• [Instruction] For this exercise, set down all the records exactly as given.

+===+

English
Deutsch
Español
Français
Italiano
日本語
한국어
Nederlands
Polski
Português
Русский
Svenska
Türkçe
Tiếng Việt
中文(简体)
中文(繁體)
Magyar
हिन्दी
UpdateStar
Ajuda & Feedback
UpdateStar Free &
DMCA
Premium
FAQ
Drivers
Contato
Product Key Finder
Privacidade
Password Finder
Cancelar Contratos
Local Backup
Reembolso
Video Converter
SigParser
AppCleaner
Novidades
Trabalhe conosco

+===+

• [Answer box]
English
Deutsch
Español
Français
Italiano
日本語
한국어
Nederlands
Polski
Português
Русский
Svenska
Türkçe
Tiếng Việt
中文(简体)
中文(繁體)
Magyar
हिन्दी
UpdateStar
Ajuda & Feedback
UpdateStar Free &
DMCA
Premium
FAQ
Drivers
Contato
Product Key Finder
Privacidade
Password Finder
Cancelar Contratos
Local Backup
Reembolso
Video Converter
SigParser
AppCleaner
Novidades
Trabalhe conosco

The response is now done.